> **Page**:

Prove that $\sqrt{ c} − \sqrt{c − 1} \geq \sqrt{ c + 1} −\sqrt{c}$ for all real $c \geq 1$. Prove that $\sqrt{ c} − \sqrt{c − 1} \geq \sqrt{c + 1} −\sqrt{c}$ for all real $c \geq 1$.
Can anyone provide some form of guidance? So far all I have been able to think of is writing $c$ as $x^2$ for some $x$, or eliminating the radical on one side...
 A: We have:
$$
\sqrt{c}-\sqrt{c-1}≥\sqrt{c+1}-\sqrt{c}\iff\\
\\
\left(\sqrt{c}-\sqrt{c-1}\right)\frac{\sqrt{c}+\sqrt{c-1}}{\sqrt{c}+\sqrt{c-1}}≥\left(\sqrt{c+1}-\sqrt{c}\right)\frac{\sqrt{c+1}+\sqrt{c}}{\sqrt{c+1}+\sqrt{c}}\\
\\
\frac{1}{\sqrt{c}+\sqrt{c-1}}≥\frac{1}{\sqrt{c+1}+\sqrt{c}}\iff\\
\\
\sqrt{c+1}+\sqrt{c}≥\sqrt{c}+\sqrt{c-1}\iff\\
\\
\sqrt{c+1}≥\sqrt{c-1}
$$
and the last one is trivial.
A: To show
$\sqrt{ c} − \sqrt{c − 1} 
\geq \sqrt{c + 1} −\sqrt{c}
$.
This is the same as
$\sqrt{c}
\ge \frac{\sqrt{c + 1}+\sqrt{c - 1}}{2}
$.
If 
$f(x) = x^{1/2}
$,
then
$f'(x) = \frac12x^{-1/2}
$
and
$f''(x) = -\frac14x^{-3/2}
< 0
$
so
$f(x)$
is concave
which means that
$f(\frac{a+b}{2})
\ge \frac{f(a)+f(b)}{2}
$.
A: Hint:
study the variations of the function:
f(x) = (left hand side of your inequality)

> **Data records**:
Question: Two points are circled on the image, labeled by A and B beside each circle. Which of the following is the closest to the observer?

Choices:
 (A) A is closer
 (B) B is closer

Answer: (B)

> **Exercise directions**: Pick up the square-root inequality thread right after its last line and carry it on.

> **Written reply**:
this should then yield the answer very quickly
A: Note that $\sqrt{c+1}\geq \sqrt{c-1}$ and so $\frac{1}{\sqrt{c}+\sqrt{c-1}}\geq \frac{1}{\sqrt{c}+\sqrt{c+1}}$. Write $\sqrt{c}-\sqrt{c-1}=\frac{1}{\sqrt{c}+\sqrt{c-1}}$ and $\sqrt{c+1}-\sqrt{c}=\frac{1}{\sqrt{c}+\sqrt{c+1}}.$ Thus you have the result.
A: Consider $$B = \sqrt c - \sqrt{c-1},\quad D = \sqrt {c+1} - \sqrt{c}$$
By mean value theorem, there exist $$b\in (c-1, c),\quad d\in (c, c+1)$$ that satisfy
$$\frac1{2\sqrt b} = B,\quad \frac1{2\sqrt d} = D$$
and since $b\le d$, $$\begin{align*}
\dfrac1{2\sqrt b} &\ge \dfrac1{2\sqrt d}\\
\sqrt c - \sqrt{c-1} &\ge \sqrt {c+1} - \sqrt{c}
\end{align*}$$
A: Rewrite as: $$2\sqrt{ c} \geq \sqrt{ c + 1} +\sqrt{c-1}$$ and since both sides are nonegative it is equaivalent if we square it:
$$4c\geq c+1+2\sqrt{c^2-1}+c-1$$ or $$c\geq \sqrt{c^2-1}\iff c^2\geq c^2-1$$
which is true.